Animation, Computer Animation, Computer Games and Digital Cinema would not be possible without the development of one significant invention: the mechanical means to represent motion. What follows is a brief discussion of the influence of that invention on contemporary forms of the moving image and culturally specific forms of representation and "realism".

--It is important to note that the development of mechanical means of representing motion were developed during the Industrial Revolution (roughly 1800s - 1940s), a time when urban city life was becoming increasingly mechanized and automated.
--Technological innovations during the industrial revolution radically changed our sense of time and space and brought about new experiences of motion, locomotion and the representation of both.

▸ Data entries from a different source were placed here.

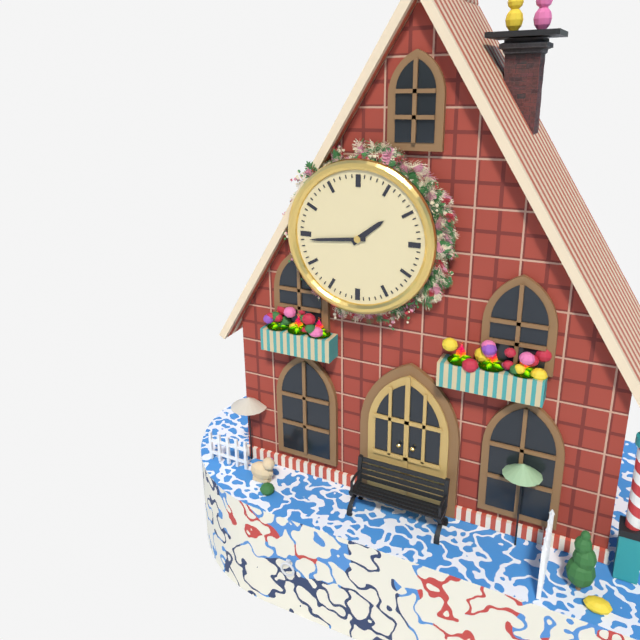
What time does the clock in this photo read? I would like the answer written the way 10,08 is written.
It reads 1,44
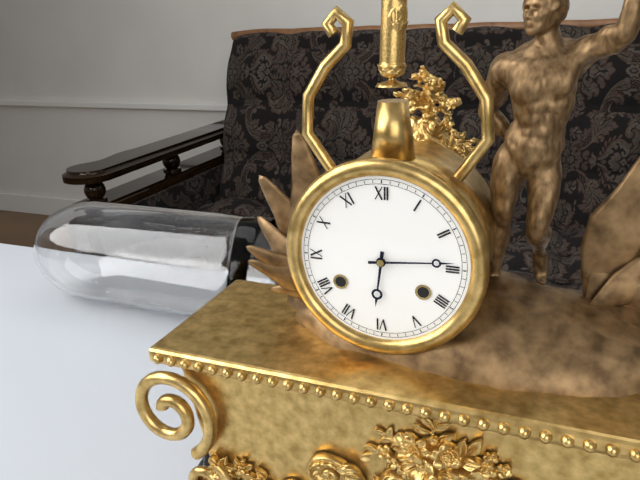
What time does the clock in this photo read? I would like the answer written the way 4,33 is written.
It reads 6,14
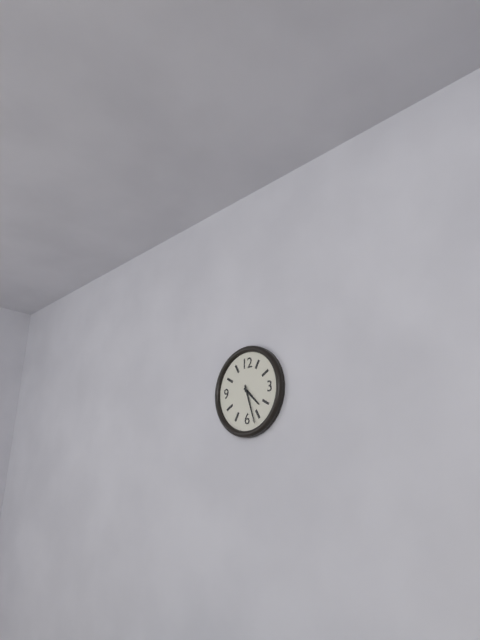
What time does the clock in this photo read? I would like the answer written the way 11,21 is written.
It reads 4,27
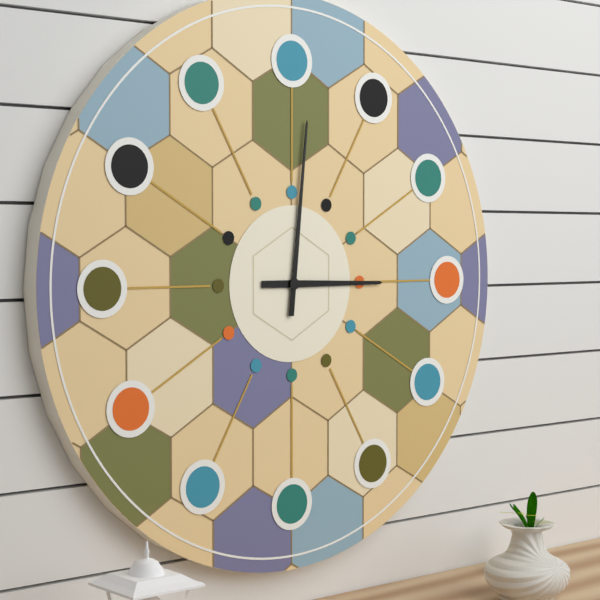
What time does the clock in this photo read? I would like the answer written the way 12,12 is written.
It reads 3,01
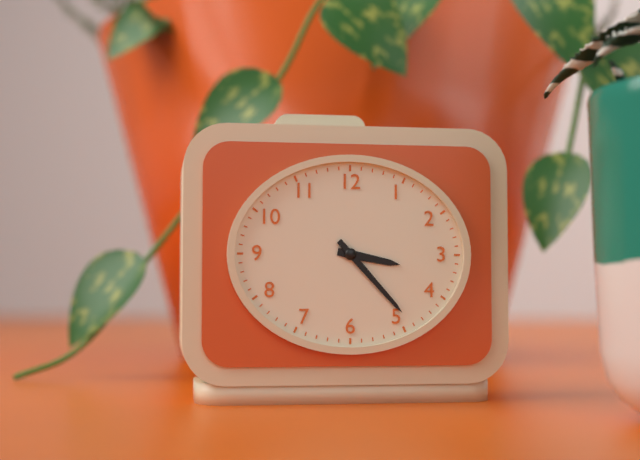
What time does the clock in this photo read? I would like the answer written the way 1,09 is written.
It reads 3,23
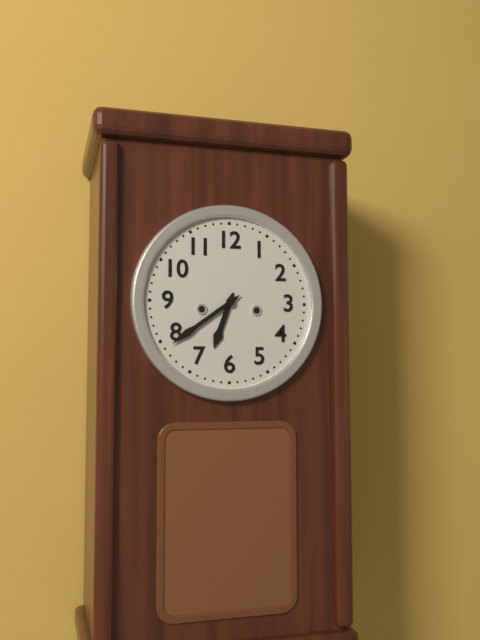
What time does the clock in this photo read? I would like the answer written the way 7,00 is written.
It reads 6,39
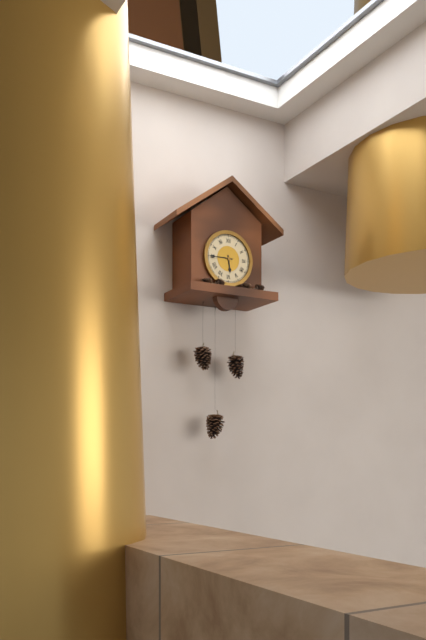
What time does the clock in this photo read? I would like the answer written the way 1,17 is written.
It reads 5,45
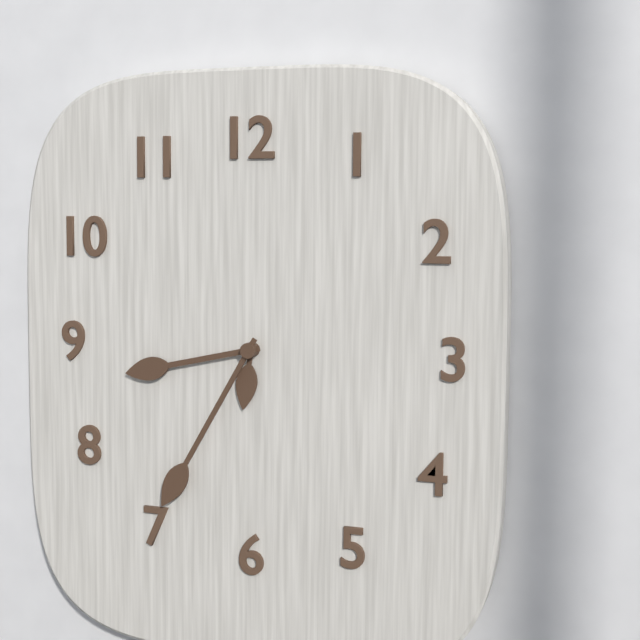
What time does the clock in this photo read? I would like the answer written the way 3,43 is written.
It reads 8,35
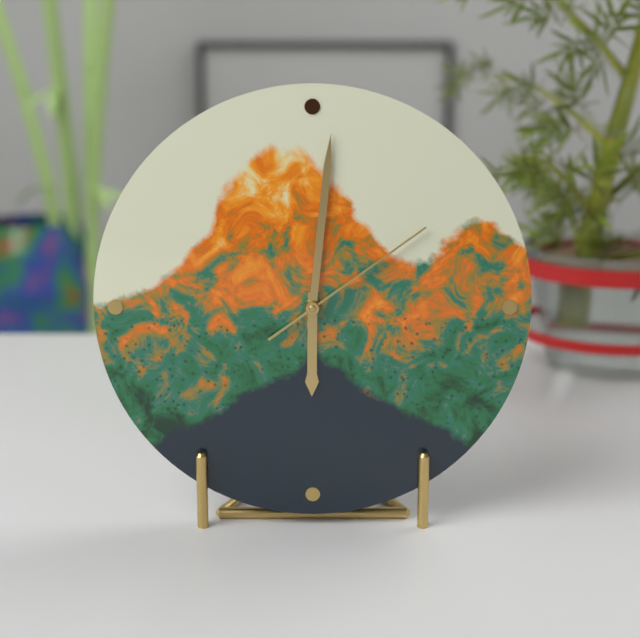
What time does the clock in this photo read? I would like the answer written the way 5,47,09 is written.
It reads 6,01,09
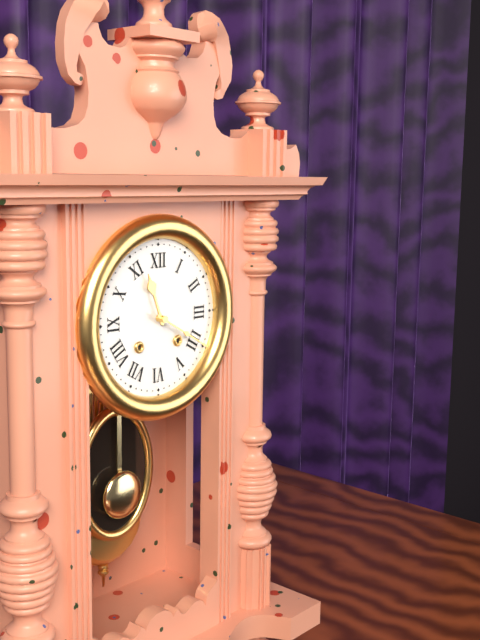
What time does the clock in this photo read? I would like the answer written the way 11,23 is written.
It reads 11,20
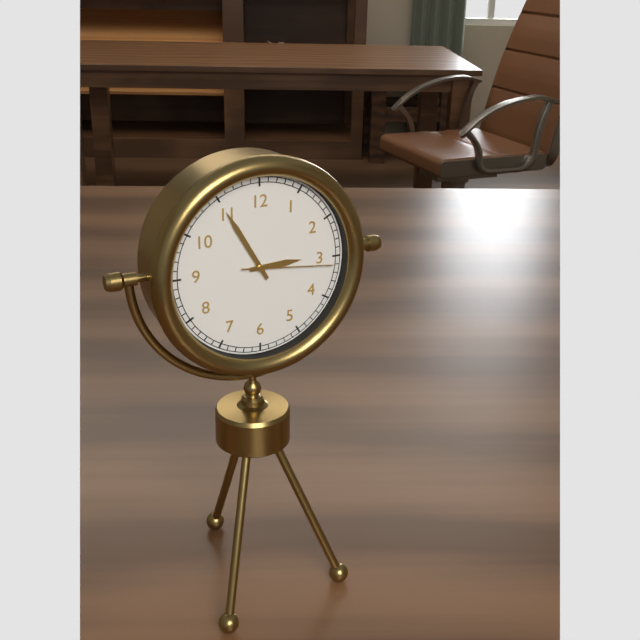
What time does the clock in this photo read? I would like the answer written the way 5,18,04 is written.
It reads 2,55,16
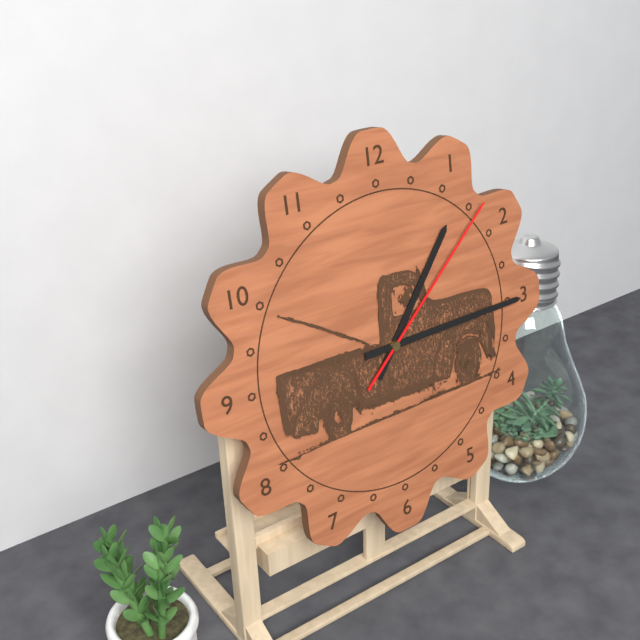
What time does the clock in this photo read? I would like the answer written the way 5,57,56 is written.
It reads 1,15,08
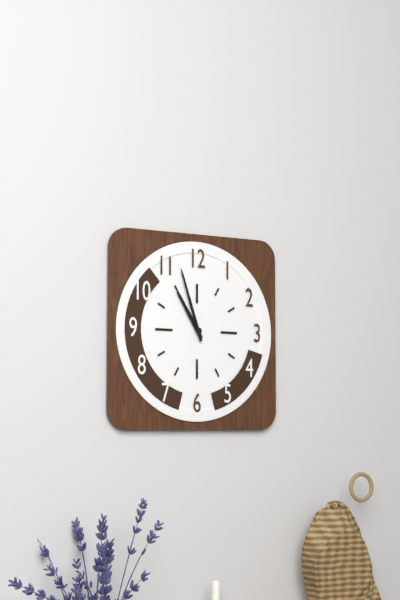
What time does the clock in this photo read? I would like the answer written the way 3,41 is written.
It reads 10,57
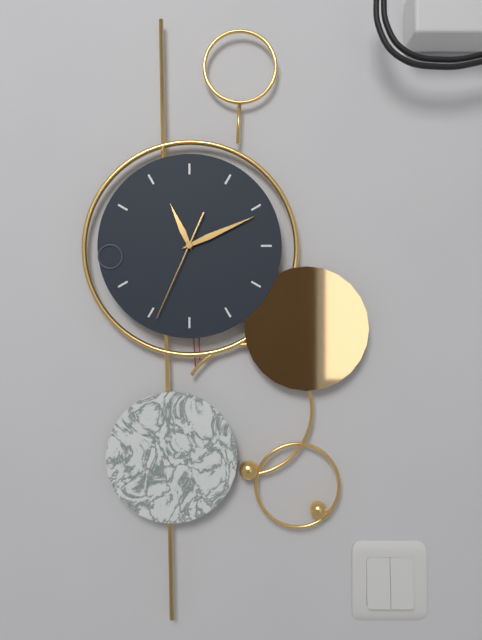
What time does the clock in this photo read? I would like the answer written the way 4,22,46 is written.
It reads 11,11,34
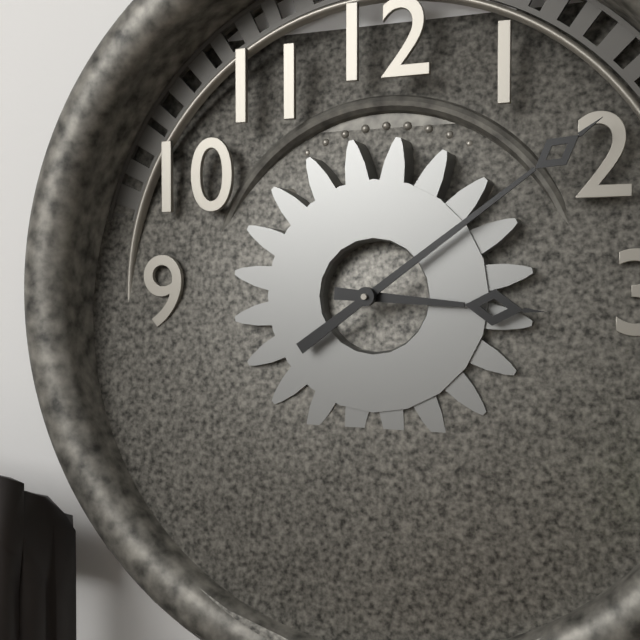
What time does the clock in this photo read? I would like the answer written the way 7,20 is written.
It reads 3,09
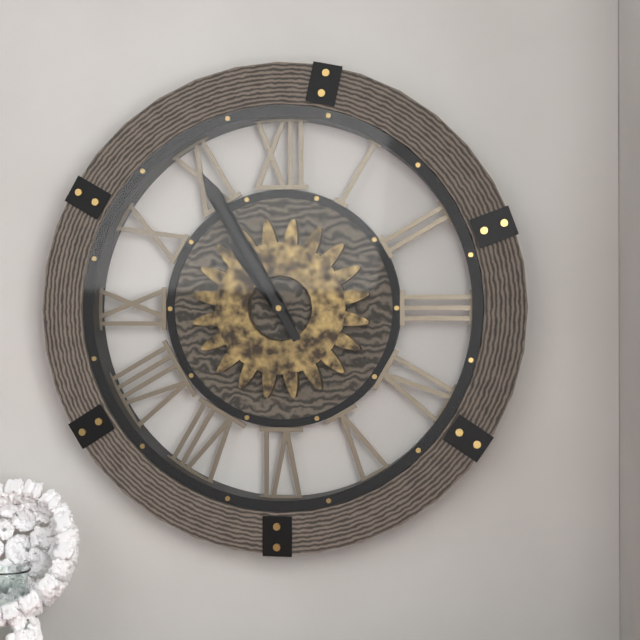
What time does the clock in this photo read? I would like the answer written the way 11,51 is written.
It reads 10,55
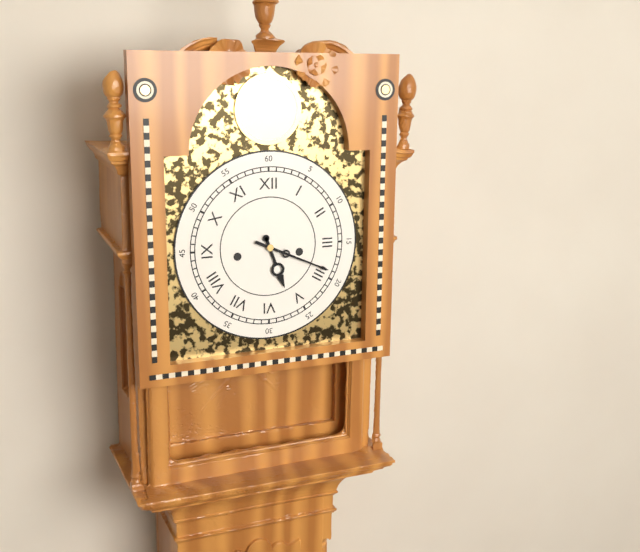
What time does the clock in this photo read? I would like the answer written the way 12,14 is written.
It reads 5,19
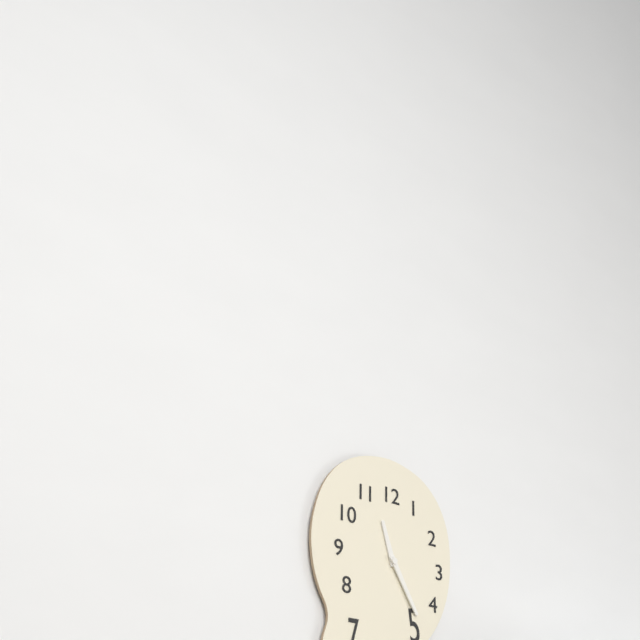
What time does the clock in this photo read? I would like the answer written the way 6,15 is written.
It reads 11,25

--1876 the telephone was invented, the wireless telegraph, bicycle
--1877 Thomas Edison’s phonograph
--1880 the light bulb is invented
--Ford automobile was invented
--1884 the steam turbine
--1888 Kodak box camera invented
--1889 Eiffel Tower erected for the Paris World’s Fair
--1889 x-ray machine invented
--1892 diesel engine
--1895 movie camera
--1903 first powered flight by the Wright Brothers
--1905 Einstein’s theory of relativity
--1909 first flight over the English Channel

New forms of Perspective, Realism, Aesthetic Distance and Socialized Vision
The invention of mechanical means to represent motion, time and speed
Examples:
--The mechanical devices invented to represent motion during the Industrial Revolution were numerous and radically changed the formerly static means of representing perspective, 3-D space, on a 2-D surface into an a time-based and, if you will, animated perspective.
--The radical change was this: with drawings and paintings of 3D space it is assumed that the point of view of the artist and viewer, while he or she is painting/viewing the scene, is unchanging and that reality is unchanging, that the world freezes for all eternity into this one view.
With the onslaught of the modern mechanized world filled with experiences of simultaneity, speed and dynamism, this static representation of 3D space on a 2D surface was no longer a sufficient means to represent contemporary urban culture and life.
--Einstein's theory of relativity demolished the old static perspective worldview.
--The flood of inventions to mechanically represent motion and perspective took over the business of painting and drawing representations of modern urban life,

--More recent perspective-generating machine include the camera, the movie camera, digital video cameras and now the immersive perspectival machines of computer generated virtual reality environments.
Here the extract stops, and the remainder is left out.